▶ [Problem description]
Among the records below, find the lines with the word "Notice" and copy them.

▶ [Data supplied]

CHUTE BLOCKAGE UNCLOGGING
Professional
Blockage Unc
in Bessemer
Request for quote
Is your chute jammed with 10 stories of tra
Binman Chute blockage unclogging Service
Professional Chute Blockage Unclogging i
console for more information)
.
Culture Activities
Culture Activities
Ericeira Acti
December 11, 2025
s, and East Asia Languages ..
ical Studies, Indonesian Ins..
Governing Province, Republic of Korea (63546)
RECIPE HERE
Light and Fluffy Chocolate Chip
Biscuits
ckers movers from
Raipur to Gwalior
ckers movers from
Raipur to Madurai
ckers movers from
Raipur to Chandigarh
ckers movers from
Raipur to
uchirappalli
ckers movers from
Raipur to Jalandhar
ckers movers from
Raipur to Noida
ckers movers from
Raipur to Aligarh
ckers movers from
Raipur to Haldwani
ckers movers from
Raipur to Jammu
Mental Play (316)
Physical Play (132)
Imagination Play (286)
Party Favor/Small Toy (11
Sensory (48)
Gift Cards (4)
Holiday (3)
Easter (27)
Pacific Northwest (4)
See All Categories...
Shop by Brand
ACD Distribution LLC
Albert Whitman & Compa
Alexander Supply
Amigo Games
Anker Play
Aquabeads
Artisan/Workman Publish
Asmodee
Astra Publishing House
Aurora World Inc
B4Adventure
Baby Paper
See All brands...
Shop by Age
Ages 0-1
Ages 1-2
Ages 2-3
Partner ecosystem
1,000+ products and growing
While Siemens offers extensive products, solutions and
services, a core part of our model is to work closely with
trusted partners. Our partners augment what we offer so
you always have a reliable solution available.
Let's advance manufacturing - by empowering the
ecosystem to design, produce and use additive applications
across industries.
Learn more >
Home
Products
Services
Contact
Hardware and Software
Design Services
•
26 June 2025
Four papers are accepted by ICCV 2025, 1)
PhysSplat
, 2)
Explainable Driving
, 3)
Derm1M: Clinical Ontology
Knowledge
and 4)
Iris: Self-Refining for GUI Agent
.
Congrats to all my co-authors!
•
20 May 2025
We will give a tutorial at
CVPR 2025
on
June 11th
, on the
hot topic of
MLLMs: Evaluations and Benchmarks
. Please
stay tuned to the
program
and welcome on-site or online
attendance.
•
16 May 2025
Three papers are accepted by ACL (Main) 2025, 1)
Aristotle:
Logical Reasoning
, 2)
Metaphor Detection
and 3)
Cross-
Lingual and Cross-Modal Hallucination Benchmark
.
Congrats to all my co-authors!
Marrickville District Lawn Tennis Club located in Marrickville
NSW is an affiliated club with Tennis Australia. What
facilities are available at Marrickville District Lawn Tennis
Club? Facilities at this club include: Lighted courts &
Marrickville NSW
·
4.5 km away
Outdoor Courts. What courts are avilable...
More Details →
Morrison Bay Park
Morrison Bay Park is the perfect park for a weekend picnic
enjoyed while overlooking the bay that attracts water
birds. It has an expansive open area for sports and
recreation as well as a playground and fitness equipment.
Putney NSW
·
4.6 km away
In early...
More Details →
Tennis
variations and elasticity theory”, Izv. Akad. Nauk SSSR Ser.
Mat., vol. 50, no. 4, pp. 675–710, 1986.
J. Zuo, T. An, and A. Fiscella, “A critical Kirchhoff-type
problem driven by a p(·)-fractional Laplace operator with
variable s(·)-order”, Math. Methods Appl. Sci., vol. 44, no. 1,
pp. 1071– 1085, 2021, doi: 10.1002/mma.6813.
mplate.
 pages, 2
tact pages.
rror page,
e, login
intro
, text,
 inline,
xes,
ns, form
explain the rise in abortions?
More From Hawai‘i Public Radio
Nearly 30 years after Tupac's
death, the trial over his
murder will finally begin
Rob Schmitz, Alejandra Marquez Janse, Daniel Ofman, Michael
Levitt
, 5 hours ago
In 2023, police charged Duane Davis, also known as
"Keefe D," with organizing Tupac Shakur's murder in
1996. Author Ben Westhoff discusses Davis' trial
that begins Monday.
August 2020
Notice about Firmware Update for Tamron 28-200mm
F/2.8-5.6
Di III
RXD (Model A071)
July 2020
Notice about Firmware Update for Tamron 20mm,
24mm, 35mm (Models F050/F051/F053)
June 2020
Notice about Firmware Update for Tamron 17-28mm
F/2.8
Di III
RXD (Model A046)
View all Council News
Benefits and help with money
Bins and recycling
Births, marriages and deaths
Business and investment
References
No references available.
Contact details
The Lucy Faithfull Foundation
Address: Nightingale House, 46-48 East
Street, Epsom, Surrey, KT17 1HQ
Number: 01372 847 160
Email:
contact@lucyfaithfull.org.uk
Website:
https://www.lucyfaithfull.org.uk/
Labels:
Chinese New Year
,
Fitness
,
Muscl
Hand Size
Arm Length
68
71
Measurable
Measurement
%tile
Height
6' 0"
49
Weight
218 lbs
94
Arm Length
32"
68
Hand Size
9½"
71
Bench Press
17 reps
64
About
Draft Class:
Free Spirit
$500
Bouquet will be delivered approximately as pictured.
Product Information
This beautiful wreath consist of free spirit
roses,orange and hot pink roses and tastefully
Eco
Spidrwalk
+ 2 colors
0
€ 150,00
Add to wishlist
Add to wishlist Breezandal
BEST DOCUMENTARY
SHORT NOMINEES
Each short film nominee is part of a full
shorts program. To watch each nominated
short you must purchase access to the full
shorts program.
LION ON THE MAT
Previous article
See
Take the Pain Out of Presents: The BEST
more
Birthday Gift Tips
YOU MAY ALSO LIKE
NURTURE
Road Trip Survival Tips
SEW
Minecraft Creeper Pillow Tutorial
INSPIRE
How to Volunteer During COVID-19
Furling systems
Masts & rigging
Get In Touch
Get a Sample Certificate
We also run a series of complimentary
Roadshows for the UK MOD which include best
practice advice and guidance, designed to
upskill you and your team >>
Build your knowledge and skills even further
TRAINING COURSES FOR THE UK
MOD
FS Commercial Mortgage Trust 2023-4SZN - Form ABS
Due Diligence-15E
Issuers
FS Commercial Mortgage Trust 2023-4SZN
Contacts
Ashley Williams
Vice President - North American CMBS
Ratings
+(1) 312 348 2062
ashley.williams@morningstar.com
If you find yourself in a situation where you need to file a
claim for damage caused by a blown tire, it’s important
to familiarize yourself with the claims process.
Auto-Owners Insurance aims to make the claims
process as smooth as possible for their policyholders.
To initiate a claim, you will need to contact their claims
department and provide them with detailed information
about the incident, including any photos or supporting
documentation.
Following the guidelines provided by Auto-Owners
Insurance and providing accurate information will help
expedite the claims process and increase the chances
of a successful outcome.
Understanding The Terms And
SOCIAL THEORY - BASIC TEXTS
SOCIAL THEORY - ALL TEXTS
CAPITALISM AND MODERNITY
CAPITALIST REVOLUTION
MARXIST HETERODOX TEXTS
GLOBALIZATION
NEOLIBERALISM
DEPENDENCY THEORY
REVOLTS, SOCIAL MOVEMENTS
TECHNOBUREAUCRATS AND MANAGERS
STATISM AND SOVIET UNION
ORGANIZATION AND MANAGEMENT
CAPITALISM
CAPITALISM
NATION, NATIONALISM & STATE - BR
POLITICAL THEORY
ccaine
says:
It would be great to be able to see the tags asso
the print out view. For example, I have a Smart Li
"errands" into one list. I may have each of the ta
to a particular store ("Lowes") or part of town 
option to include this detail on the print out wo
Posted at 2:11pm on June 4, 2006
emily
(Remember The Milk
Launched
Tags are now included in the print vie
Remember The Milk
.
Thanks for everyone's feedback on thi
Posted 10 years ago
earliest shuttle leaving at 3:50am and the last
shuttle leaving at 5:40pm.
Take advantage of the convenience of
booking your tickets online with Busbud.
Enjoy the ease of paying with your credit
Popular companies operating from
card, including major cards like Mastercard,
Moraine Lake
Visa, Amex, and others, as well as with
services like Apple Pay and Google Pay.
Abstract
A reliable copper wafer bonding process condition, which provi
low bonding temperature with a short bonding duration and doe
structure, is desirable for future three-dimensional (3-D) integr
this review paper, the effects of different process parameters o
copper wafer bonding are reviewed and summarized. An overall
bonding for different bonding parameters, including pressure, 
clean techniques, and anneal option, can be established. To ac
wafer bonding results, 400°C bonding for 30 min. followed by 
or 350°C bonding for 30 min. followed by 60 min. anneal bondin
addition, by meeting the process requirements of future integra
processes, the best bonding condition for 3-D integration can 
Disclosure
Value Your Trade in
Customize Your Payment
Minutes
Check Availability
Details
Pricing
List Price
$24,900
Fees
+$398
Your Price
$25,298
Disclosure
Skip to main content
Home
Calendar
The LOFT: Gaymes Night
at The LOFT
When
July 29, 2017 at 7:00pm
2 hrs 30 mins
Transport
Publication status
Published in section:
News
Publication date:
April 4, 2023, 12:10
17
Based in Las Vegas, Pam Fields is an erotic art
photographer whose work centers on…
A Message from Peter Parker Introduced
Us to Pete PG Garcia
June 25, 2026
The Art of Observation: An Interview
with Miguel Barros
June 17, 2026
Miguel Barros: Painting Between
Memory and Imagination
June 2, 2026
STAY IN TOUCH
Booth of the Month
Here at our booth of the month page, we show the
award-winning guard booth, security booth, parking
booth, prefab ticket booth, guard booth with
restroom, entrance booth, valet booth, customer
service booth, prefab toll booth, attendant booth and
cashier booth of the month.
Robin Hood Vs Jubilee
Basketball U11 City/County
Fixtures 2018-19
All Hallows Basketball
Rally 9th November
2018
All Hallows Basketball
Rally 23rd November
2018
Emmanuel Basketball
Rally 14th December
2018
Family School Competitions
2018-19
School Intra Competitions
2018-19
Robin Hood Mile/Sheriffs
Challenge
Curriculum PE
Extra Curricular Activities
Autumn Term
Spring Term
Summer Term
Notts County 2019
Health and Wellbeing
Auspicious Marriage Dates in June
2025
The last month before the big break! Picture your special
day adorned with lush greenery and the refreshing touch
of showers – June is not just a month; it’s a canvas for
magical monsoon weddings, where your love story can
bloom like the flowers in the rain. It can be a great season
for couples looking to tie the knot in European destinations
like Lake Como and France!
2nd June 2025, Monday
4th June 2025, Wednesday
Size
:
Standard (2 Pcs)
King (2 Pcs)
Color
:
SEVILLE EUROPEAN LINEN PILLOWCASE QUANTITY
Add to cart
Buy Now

▶ [Response box]
Notice about Firmware Update for Tamron 28-200mm
Notice about Firmware Update for Tamron 20mm,
Notice about Firmware Update for Tamron 17-28mm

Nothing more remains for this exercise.